Притчи Потаенной Мудрости, из Устной Истории Ракиса.




 
   Несколько раз со времени прибытия Одраде на Ракис ею завладевало воспоминание о древнем живописном полотне, занимавшем такое видное место на стене апартаментов Таразы на Доме Соборов. Когда приходило это воспоминание, она ощущала, как у нее руки чешутся ухватиться за кисть. Ее ноздри жадно вдыхали соблазнительные запахи масел и красок. Ее чувства обрушивались на холст. Каждый раз Одраде Пробуждалась от этого воспоминания с новыми сомнениями, является ли Шиэна ее холстом.

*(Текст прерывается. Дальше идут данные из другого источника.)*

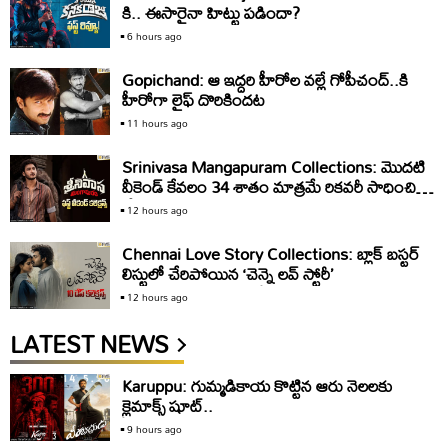
కి.. ఈసారైనా హిట్టు పడిందా?
6 hours ago
Gopichand: ఆ ఇద్దరి హీరోల వల్లే గోపీచంద్..కి
హీరోగా లైఫ్ దొరికిందట
11 hours ago
Srinivasa Mangapuram Collections: మొదటి
వీకెండ్ కేవలం 34 శాతం మాత్రమే రికవరీ సాధించిన
‘శ్రీనివాస మంగాపురం’
12 hours ago
Chennai Love Story Collections: బ్లాక్ బస్టర్
లిస్టులో చేరిపోయిన ‘చెన్నై లవ్ స్టోరీ’
12 hours ago
LATEST NEWS
Karuppu: గుమ్మడికాయ కొట్టిన ఆరు నెలలకు
క్లైమాక్స్‌ షూట్‌..
9 hours ago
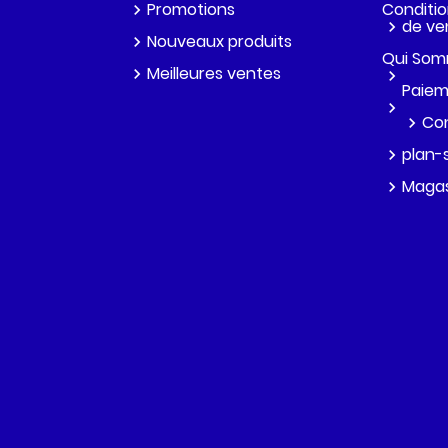
Promotions
Conditio
de ve
Nouveaux produits
Qui Som
Meilleures ventes
Paiem
Co
plan-
Magas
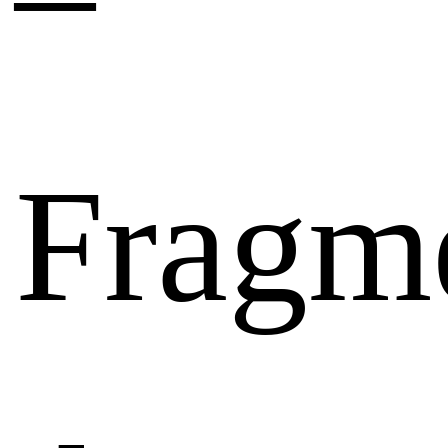
Fragm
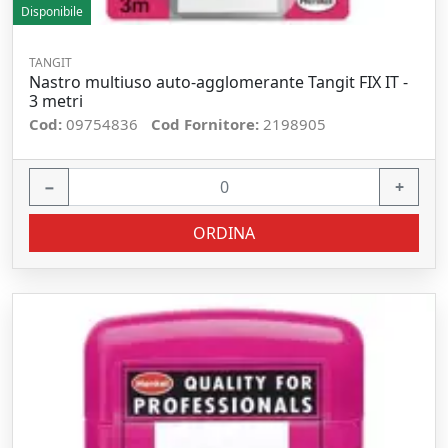
Disponibile
TANGIT
Nastro multiuso auto-agglomerante Tangit FIX IT -
3 metri
Cod:
09754836
Cod Fornitore:
2198905
−
+
ORDINA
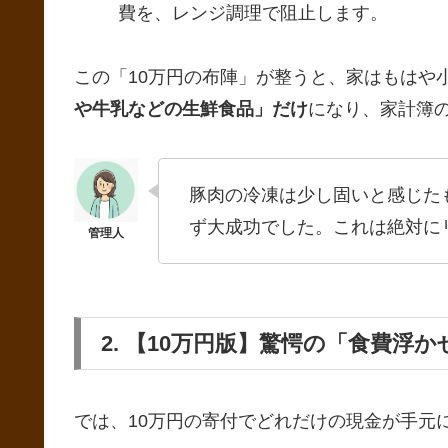
費を、レンジ調理で阻止します。
この「10万円の布陣」が整うと、家はもはや
や牛乳などの生鮮食品」だけ
になり、家計簿
豚肉の冷凍は少し固いと感じた
ず大成功でした。これは絶対に
2. 【10万円版】驚愕の「食費浮
では、10万円の寄付でどれだけの現金が手元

   «Кто из нас рисует другую?»
   Сегодня утром это произошло опять. Снаружи, за стенами помещения в Ракианском Оплоте, которое она занимала вместе с Шиэной, все еще было темно; тихо вошла послушница, чтобы разбудить Одраде и сообщить ей, что скоро прибудет Та раза. Одраде поглядела на мягко освещенное лицо темноволосой послушницы, и немедленно воспоминание о картине вспыхнуло в ее сознании.
   «Кто из нас действительно создает другую?»
   — Пусть Шиэна еще чуть-чуть поспит, — сказала Одраде перед тем, как отпустить послушницу.
   — Подать вам завтрак до прибытия Верховной Матери? — спросила послушница.
   — Нет, мы подождем, пока Тараза не окажет нам удовольствие к нам присоединиться.
   Поднявшись, Одраде совершила быстрый туалет и оделась в свое лучшее черное облачение. Затем она прошла к восточному окну общей комнаты своих роскошных апартаментов и поглядела на космическое посадочное поле. Множество движущихся огней отбрасывало свечение на сумрачное небо. Она активизировала все глоуглобы в комнате, чтобы пейзаж за окном смотрелся поприглушенней. Глоуглобы отразились золотыми звездами на толстом пуленепробиваемом плазе окон. Сумрачная поверхность отражала и темные очертания ее собственного лица, явно показывая морщины усталости.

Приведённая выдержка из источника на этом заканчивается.